The dialog between Coulson and Captain America annoys me when Coulson tells Cap that Banner inadvertantly created the Hulk when trying to recreate the supersoldier serum. That explanation makes it sound like the serum was Banner’s goal. In The Incredible Hulk, Ross explains to Blonsky that Banner thought he was only working on resistence to Gamma radiation and that he (Ross) “never would have told him what we were really working on.”

I really liked Norton’s Banner and was really disappointed that he wouldn’t reprise the role but ultimately the characters are really very different.

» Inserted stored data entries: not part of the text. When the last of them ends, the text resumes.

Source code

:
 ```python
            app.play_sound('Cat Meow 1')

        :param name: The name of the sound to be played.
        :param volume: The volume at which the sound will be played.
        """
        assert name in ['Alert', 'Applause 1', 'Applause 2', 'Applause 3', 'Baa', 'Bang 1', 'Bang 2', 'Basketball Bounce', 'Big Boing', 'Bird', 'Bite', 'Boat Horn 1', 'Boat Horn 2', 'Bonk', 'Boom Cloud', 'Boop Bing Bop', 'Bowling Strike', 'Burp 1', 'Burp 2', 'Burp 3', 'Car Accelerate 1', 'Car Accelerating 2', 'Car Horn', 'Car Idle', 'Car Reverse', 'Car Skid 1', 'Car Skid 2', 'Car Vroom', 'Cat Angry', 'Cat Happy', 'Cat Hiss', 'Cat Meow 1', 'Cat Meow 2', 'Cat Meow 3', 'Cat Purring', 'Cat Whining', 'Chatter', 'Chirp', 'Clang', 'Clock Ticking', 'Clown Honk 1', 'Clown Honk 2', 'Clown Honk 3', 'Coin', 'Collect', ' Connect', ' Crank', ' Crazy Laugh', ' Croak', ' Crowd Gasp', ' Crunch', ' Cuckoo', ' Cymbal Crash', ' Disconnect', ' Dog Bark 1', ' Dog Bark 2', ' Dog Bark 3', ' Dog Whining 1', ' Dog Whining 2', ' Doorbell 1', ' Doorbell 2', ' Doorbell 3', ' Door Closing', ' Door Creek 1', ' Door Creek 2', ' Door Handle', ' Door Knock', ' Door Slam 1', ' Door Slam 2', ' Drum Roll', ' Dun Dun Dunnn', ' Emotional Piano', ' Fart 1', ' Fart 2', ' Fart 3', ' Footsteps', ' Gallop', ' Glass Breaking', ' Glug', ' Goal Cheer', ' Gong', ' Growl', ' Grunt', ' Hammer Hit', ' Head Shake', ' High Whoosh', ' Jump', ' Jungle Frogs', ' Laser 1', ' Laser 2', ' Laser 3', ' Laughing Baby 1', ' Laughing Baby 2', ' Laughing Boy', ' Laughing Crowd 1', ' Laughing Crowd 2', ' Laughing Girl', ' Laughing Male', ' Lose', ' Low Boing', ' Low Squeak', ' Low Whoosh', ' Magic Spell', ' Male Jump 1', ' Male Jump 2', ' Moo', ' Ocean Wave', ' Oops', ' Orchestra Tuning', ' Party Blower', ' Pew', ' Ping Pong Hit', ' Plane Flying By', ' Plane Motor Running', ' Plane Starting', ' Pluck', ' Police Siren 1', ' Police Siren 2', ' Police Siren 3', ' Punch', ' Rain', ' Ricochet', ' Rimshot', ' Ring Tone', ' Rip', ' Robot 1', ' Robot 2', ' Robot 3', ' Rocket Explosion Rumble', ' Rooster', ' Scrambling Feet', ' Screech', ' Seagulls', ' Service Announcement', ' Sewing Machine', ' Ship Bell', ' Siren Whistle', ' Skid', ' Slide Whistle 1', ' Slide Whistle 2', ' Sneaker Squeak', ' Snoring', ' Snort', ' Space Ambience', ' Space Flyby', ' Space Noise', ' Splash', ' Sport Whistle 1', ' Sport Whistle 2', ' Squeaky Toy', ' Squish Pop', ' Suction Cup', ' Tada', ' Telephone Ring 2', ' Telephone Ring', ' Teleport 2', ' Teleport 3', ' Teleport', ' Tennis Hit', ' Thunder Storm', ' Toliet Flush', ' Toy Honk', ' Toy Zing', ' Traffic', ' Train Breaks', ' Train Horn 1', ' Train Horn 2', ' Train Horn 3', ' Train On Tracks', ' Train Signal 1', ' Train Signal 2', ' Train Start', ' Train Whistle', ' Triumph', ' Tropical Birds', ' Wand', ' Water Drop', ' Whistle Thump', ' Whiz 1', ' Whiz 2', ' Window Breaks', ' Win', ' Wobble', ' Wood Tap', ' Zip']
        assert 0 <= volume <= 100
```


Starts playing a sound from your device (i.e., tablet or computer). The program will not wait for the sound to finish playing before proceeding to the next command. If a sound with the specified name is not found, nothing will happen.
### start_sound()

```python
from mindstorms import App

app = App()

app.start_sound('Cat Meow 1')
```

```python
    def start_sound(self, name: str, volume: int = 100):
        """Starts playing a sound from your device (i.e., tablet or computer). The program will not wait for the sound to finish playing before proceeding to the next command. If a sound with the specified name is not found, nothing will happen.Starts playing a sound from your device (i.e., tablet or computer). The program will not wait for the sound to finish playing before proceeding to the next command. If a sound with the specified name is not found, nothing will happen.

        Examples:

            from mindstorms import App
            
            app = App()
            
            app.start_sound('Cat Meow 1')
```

I don’t think Ruffalo would have worked as the Banner in The Incredible Hulk and I don’t think Norton would have worked as the Banner in The Avengers.

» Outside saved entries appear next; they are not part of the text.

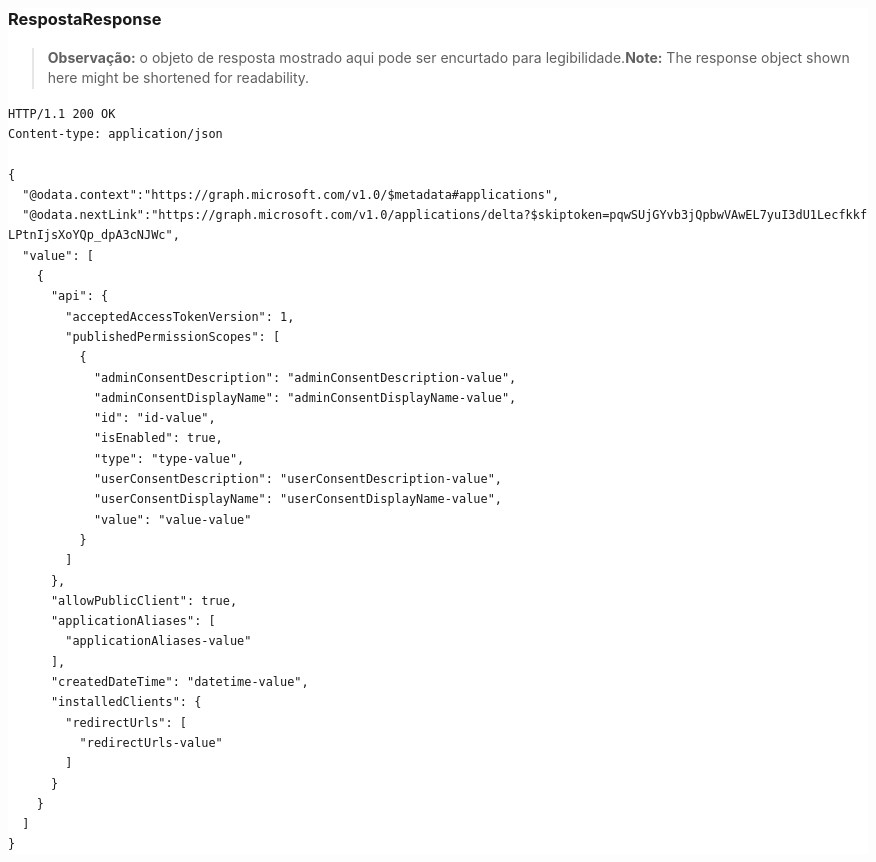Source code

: 

### <a name="response"></a><span data-ttu-id="6744d-168">Resposta</span><span class="sxs-lookup"><span data-stu-id="6744d-168">Response</span></span>
><span data-ttu-id="6744d-169">**Observação:** o objeto de resposta mostrado aqui pode ser encurtado para legibilidade.</span><span class="sxs-lookup"><span data-stu-id="6744d-169">**Note:** The response object shown here might be shortened for readability.</span></span>
 
```http
HTTP/1.1 200 OK
Content-type: application/json

{
  "@odata.context":"https://graph.microsoft.com/v1.0/$metadata#applications",
  "@odata.nextLink":"https://graph.microsoft.com/v1.0/applications/delta?$skiptoken=pqwSUjGYvb3jQpbwVAwEL7yuI3dU1LecfkkfLPtnIjsXoYQp_dpA3cNJWc",
  "value": [
    {
      "api": {
        "acceptedAccessTokenVersion": 1,
        "publishedPermissionScopes": [
          {
            "adminConsentDescription": "adminConsentDescription-value",
            "adminConsentDisplayName": "adminConsentDisplayName-value",
            "id": "id-value",
            "isEnabled": true,
            "type": "type-value",
            "userConsentDescription": "userConsentDescription-value",
            "userConsentDisplayName": "userConsentDisplayName-value",
            "value": "value-value"
          }
        ]
      },
      "allowPublicClient": true,
      "applicationAliases": [
        "applicationAliases-value"
      ],
      "createdDateTime": "datetime-value",
      "installedClients": {
        "redirectUrls": [
          "redirectUrls-value"
        ]
      }
    }
  ]
}
```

Either several pages back in this Thread, or possibly in the other Avengers Thread that ran concurrent with this one when the movie first came out, I made a lengthy post explaining how I really think the characterization of Banner/Hulk is very different- going beyond the change in casting- from The Incredible Hulk to The Avengers.

Is the new Spiderman in the Avengers universe? If so will Spidey be in Avengers 2?
Our plan when Avengers 2 comes out is to rewatch all of the in-universe movies in chronological (not release) order which I believe is
Captain America
Iron Man
Hulk2
Iron Man 2
Thor
Avengers

Anyone have a different order?

No, the film rights to Spider-Man belong to a different company. Likewise for the Fantastic Four.

And X-Men, I believe.

Thor, Cap, Iron Man, Hulk, Avengers, etc all belong to Disney. FOX has X-Men and the F4, and Sony has Spider-Man.

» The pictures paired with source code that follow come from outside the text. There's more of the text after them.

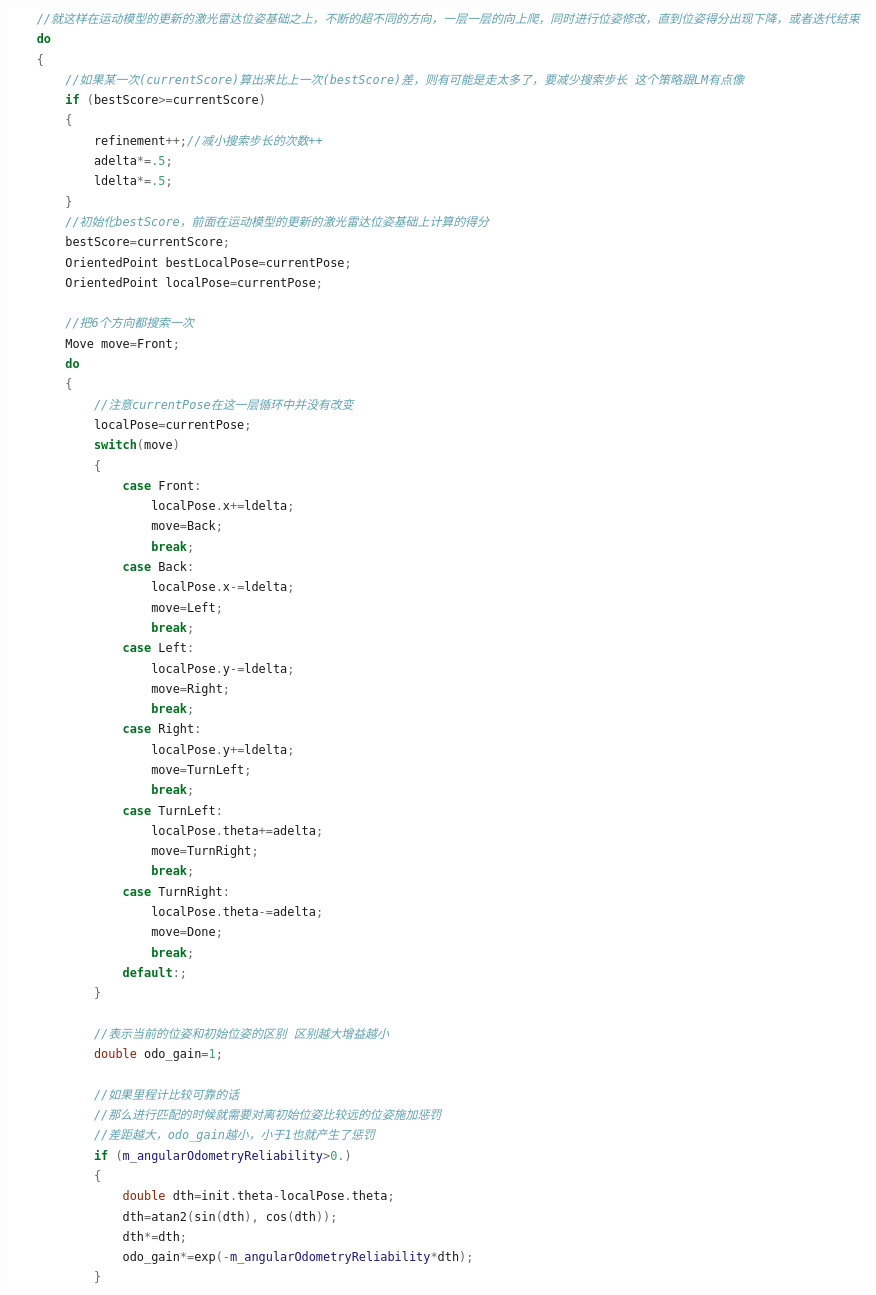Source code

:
 ```cpp
	//就这样在运动模型的更新的激光雷达位姿基础之上，不断的超不同的方向，一层一层的向上爬，同时进行位姿修改，直到位姿得分出现下降，或者迭代结束
    do
    {
        //如果某一次(currentScore)算出来比上一次(bestScore)差，则有可能是走太多了，要减少搜索步长 这个策略跟LM有点像
        if (bestScore>=currentScore)
        {
            refinement++;//减小搜索步长的次数++
            adelta*=.5;
            ldelta*=.5;
        }
		//初始化bestScore，前面在运动模型的更新的激光雷达位姿基础上计算的得分
        bestScore=currentScore;
        OrientedPoint bestLocalPose=currentPose;
        OrientedPoint localPose=currentPose;

        //把6个方向都搜索一次
        Move move=Front;
        do
        {
			//注意currentPose在这一层循环中并没有改变
            localPose=currentPose;
            switch(move)
            {
                case Front:
                    localPose.x+=ldelta;
                    move=Back;
                    break;
                case Back:
                    localPose.x-=ldelta;
                    move=Left;
                    break;
                case Left:
                    localPose.y-=ldelta;
                    move=Right;
                    break;
                case Right:
                    localPose.y+=ldelta;
                    move=TurnLeft;
                    break;
                case TurnLeft:
                    localPose.theta+=adelta;
                    move=TurnRight;
                    break;
                case TurnRight:
                    localPose.theta-=adelta;
                    move=Done;
                    break;
                default:;
            }
			
            //表示当前的位姿和初始位姿的区别 区别越大增益越小
            double odo_gain=1;

            //如果里程计比较可靠的话
            //那么进行匹配的时候就需要对离初始位姿比较远的位姿施加惩罚
			//差距越大，odo_gain越小，小于1也就产生了惩罚
            if (m_angularOdometryReliability>0.)
            {
                double dth=init.theta-localPose.theta;
				dth=atan2(sin(dth), cos(dth));
				dth*=dth;
                odo_gain*=exp(-m_angularOdometryReliability*dth);
            }
```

I’m not sure who has Blade, Ghost Rider, DareDevil, Punisher, et al.

Somebody who has fired their negotiators and lawyers, probably. :stuck_out_tongue:

Blade: Marvel.

Ghost Rider: Marvel, apparently, but the issue may yet be in dispute.

Daredevil: Regency and Fox, though if the current reboot efforts fall through, back to Marvel.

Punisher: Marvel.

At least that’s what a quick check reveals. It looks like Marvel, now with Disney backing, wants all its characters to come home. I have to admit feeling vaguely intrigued by the idea of, say, two or three Marvel movies a year from a single studio (or through strict arrangements with other studios) that all take place in a common universe and can have frequent character crossovers.

It is indeed extremely different. AFAICT, Norton’s Hulk movie was an Ed Norton movie guest-starring the Hulk – like most of his projects, it was a film exploring how one man reacted to the destructive impulses within himself, and how he coped with the pieces of the outside world that brought out the rage. That kind of thing requires you to spend a lot of time in the protagonist’s head, which they simply couldn’t have done in an ensemble film. Ruffalo’s version seems to have come to some sort of tentative agreement with the Other Guy, and his character interaction is with the outside world that threatens to knock him off balance. I think it works a lot better in a film where most of the point is to watch the characters bounce off each other, in some cases literally. :smiley:

For bonus amusement, I went and watched a lot of the press stuff the cast did for the Avengers movie. I’m not sure I would have thought to call Ruffalo for Banner on the basis of other roles I’ve seen him in – he’s generally very good, though very different, and a knack for accents makes him difficult to recognize at times – but it makes more sense when you see him speak as himself. Banner’s slightly off-kilter sarcasm is pretty much his own personality, with the volume turned down by about half. He’s the quietest in the lineup, and only now seems to be getting over being surprised every time someone directs a question at him.